Mit der Auferlegung von Sorgfaltspflichten im Umgang mit Kulturgütern soll zudem das Vertrauen in den Kunsthandelsstandort Deutschland gestärkt und die Rechtssicherheit für alle Beteiligten erhöht werden. Wie wichtig das ist, haben uns spätestens die Diskussionen um das Thema Provenienzforschung der vergangenen Jahre gezeigt. Die Regelung ist meiner Meinung nach dringend notwendig. Schließlich ist auch in anderen Branchen der Herkunftsnachweis von Handelsware gängige Praxis. So gibt selbst jeder Fahrzeugschein über die Vorbesitzer eines Gebrauchtwagens Auskunft. Oder wie es Staatsministerin Monika Grütters zugespitzt formuliert: „Jedes Ei ist bei uns strenger nach Herkunft gekennzeichnet als millionenschwere Kunst- und Kulturobjekte.“
Seit 1955 ist die Eintragung von national wertvollem Kulturgut in das Verzeichnis des zuständigen Bundeslandes vorgesehen; man übernahm damit ein Regelungsprinzip, das tatsächlich bereits aus dem Jahr 1919 stammte. Auch in Zukunft wird sich daran nichts ändern: Eine durch die jeweilige Landesregierung berufene Experten-Kommission – mit Vertretern von sammelnden Einrichtungen, der Wissenschaft, des Handels und von privaten Sammlerinnen und Sammlern – begutachtet und beurteilt, ob sie dem Antrag auf Eintragung folgt und das entsprechende Objekt als „nationales Kulturgut“ einstuft. Ist dies der Fall, muss das Objekt auf deutschem Boden bleiben, kann aber selbstverständlich innerhalb Deutschlands gehandelt bzw. verkauft werden. Mit der Novellierung sollen auch öffentliche oder öffentlich geförderte Sammlungen und Archive, die bestimmte Kriterien erfüllen, in ihrer Gesamtheit unter Schutz gestellt werden. Dies verbessert die Möglichkeiten von Rückgabeforderungen beispielsweise bei Diebstählen erheblich. Leihgaben können je nach Wunsch des Leihgebers davon ausgenommen werden.

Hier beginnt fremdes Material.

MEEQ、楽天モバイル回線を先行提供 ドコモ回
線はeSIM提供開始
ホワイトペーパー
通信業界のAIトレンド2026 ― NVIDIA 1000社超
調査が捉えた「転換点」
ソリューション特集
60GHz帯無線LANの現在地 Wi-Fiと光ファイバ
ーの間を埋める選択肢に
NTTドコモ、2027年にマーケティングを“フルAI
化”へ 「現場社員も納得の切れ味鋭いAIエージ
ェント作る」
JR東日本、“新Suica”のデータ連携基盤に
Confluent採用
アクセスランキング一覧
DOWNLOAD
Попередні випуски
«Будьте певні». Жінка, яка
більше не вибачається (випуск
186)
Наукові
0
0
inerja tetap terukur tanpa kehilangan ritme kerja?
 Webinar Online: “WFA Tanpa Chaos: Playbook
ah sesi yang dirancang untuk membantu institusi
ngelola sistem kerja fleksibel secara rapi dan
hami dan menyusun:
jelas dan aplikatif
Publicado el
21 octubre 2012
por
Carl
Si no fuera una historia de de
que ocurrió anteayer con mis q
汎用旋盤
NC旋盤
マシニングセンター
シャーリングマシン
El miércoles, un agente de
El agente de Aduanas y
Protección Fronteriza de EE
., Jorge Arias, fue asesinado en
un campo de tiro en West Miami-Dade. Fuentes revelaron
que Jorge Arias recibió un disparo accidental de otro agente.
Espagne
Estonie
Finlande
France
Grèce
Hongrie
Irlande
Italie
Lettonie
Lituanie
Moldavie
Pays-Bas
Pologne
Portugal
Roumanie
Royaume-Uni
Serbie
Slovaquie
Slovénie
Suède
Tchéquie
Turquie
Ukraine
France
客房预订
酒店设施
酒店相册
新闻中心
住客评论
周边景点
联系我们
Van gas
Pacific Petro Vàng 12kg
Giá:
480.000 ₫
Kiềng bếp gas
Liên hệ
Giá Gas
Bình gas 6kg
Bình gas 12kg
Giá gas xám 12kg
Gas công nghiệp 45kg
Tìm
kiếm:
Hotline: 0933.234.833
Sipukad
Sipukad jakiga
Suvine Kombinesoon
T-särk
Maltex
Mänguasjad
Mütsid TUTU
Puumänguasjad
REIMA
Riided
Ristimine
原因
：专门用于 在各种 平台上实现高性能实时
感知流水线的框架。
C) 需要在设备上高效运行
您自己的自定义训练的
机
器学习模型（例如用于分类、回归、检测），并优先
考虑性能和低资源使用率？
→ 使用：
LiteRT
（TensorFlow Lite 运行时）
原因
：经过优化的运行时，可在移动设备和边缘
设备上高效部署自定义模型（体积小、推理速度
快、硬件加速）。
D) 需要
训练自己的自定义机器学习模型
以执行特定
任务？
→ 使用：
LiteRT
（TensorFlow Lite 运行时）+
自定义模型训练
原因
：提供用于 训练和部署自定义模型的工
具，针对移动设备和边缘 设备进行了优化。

Die Novellierung des Kulturgutschutzgesetzes ist eine Fortentwicklung der genannten gesetzlichen Regelungen und eine Angleichung an internationale Vereinbarungen, die von den meisten EU-Mitgliedsstaaten längst praktiziert werden. Es entspricht unserem obersten Auftrag, die für unsere Nation wichtigen Zeugnisse aus Kunst und Kultur zu schützen, manchmal eben auch vor Abwanderung. Ein Eintrag sollte als Auszeichnung eines singulären Kulturguts von ideellem Wert verstanden werden, für dessen Bewahrung der Staat ebenso wie die Förderer, die Sammler, Händler und öffentlichen Institutionen Verantwortung tragen.